EXERCISE GOAL — Would you reproduce the listing exactly, leaving nothing out?

DATA IN THIS EXERCISE —
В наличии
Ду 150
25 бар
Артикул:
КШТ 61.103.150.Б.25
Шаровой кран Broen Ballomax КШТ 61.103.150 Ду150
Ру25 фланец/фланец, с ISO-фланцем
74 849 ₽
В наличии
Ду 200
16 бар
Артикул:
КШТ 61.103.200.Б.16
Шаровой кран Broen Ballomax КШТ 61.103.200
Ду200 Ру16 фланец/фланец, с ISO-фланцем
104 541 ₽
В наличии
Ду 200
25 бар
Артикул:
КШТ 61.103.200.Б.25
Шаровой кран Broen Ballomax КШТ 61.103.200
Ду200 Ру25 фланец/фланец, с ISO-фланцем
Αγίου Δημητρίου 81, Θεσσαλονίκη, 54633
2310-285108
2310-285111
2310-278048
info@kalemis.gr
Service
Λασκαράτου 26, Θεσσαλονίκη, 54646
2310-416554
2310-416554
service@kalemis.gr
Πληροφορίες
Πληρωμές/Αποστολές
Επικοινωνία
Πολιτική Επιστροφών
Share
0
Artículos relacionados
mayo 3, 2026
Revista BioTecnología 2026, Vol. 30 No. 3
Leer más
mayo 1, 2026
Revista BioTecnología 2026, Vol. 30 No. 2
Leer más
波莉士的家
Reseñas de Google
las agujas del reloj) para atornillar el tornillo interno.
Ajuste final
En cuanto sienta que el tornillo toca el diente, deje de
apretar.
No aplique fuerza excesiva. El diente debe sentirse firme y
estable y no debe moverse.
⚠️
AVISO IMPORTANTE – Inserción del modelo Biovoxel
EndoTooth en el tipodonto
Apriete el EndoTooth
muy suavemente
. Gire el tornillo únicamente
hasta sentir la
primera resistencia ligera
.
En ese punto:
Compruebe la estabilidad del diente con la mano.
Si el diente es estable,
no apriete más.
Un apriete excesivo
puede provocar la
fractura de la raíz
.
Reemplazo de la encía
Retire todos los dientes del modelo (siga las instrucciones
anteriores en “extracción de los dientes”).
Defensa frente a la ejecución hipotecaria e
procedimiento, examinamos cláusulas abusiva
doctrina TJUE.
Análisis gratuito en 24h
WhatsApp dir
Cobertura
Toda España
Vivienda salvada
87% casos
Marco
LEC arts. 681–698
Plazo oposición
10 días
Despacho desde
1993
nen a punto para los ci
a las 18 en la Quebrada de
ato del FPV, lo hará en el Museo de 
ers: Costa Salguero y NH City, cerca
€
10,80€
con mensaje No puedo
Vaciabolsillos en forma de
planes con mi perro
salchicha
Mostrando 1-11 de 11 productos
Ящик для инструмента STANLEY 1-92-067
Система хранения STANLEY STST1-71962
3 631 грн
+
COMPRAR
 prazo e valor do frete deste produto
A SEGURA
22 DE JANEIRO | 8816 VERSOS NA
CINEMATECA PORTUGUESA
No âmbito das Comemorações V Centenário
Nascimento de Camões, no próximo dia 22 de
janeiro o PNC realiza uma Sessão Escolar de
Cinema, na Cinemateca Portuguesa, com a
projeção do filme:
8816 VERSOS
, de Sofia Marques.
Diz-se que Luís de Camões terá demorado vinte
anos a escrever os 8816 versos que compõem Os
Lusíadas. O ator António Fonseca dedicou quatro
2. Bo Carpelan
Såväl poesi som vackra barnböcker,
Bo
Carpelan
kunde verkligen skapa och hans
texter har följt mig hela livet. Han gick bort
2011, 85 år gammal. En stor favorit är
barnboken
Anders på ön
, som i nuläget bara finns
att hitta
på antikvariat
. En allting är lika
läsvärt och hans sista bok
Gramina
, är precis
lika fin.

SOLUTION TO THIS EXERCISE —
В наличии
Ду 150
25 бар
Артикул:
КШТ 61.103.150.Б.25
Шаровой кран Broen Ballomax КШТ 61.103.150 Ду150
Ру25 фланец/фланец, с ISO-фланцем
74 849 ₽
В наличии
Ду 200
16 бар
Артикул:
КШТ 61.103.200.Б.16
Шаровой кран Broen Ballomax КШТ 61.103.200
Ду200 Ру16 фланец/фланец, с ISO-фланцем
104 541 ₽
В наличии
Ду 200
25 бар
Артикул:
КШТ 61.103.200.Б.25
Шаровой кран Broen Ballomax КШТ 61.103.200
Ду200 Ру25 фланец/фланец, с ISO-фланцем
Αγίου Δημητρίου 81, Θεσσαλονίκη, 54633
2310-285108
2310-285111
2310-278048
info@kalemis.gr
Service
Λασκαράτου 26, Θεσσαλονίκη, 54646
2310-416554
2310-416554
service@kalemis.gr
Πληροφορίες
Πληρωμές/Αποστολές
Επικοινωνία
Πολιτική Επιστροφών
Share
0
Artículos relacionados
mayo 3, 2026
Revista BioTecnología 2026, Vol. 30 No. 3
Leer más
mayo 1, 2026
Revista BioTecnología 2026, Vol. 30 No. 2
Leer más
波莉士的家
Reseñas de Google
las agujas del reloj) para atornillar el tornillo interno.
Ajuste final
En cuanto sienta que el tornillo toca el diente, deje de
apretar.
No aplique fuerza excesiva. El diente debe sentirse firme y
estable y no debe moverse.
⚠️
AVISO IMPORTANTE – Inserción del modelo Biovoxel
EndoTooth en el tipodonto
Apriete el EndoTooth
muy suavemente
. Gire el tornillo únicamente
hasta sentir la
primera resistencia ligera
.
En ese punto:
Compruebe la estabilidad del diente con la mano.
Si el diente es estable,
no apriete más.
Un apriete excesivo
puede provocar la
fractura de la raíz
.
Reemplazo de la encía
Retire todos los dientes del modelo (siga las instrucciones
anteriores en “extracción de los dientes”).
Defensa frente a la ejecución hipotecaria e
procedimiento, examinamos cláusulas abusiva
doctrina TJUE.
Análisis gratuito en 24h
WhatsApp dir
Cobertura
Toda España
Vivienda salvada
87% casos
Marco
LEC arts. 681–698
Plazo oposición
10 días
Despacho desde
1993
nen a punto para los ci
a las 18 en la Quebrada de
ato del FPV, lo hará en el Museo de 
ers: Costa Salguero y NH City, cerca
€
10,80€
con mensaje No puedo
Vaciabolsillos en forma de
planes con mi perro
salchicha
Mostrando 1-11 de 11 productos
Ящик для инструмента STANLEY 1-92-067
Система хранения STANLEY STST1-71962
3 631 грн
+
COMPRAR
 prazo e valor do frete deste produto
A SEGURA
22 DE JANEIRO | 8816 VERSOS NA
CINEMATECA PORTUGUESA
No âmbito das Comemorações V Centenário
Nascimento de Camões, no próximo dia 22 de
janeiro o PNC realiza uma Sessão Escolar de
Cinema, na Cinemateca Portuguesa, com a
projeção do filme:
8816 VERSOS
, de Sofia Marques.
Diz-se que Luís de Camões terá demorado vinte
anos a escrever os 8816 versos que compõem Os
Lusíadas. O ator António Fonseca dedicou quatro
2. Bo Carpelan
Såväl poesi som vackra barnböcker,
Bo
Carpelan
kunde verkligen skapa och hans
texter har följt mig hela livet. Han gick bort
2011, 85 år gammal. En stor favorit är
barnboken
Anders på ön
, som i nuläget bara finns
att hitta
på antikvariat
. En allting är lika
läsvärt och hans sista bok
Gramina
, är precis
lika fin.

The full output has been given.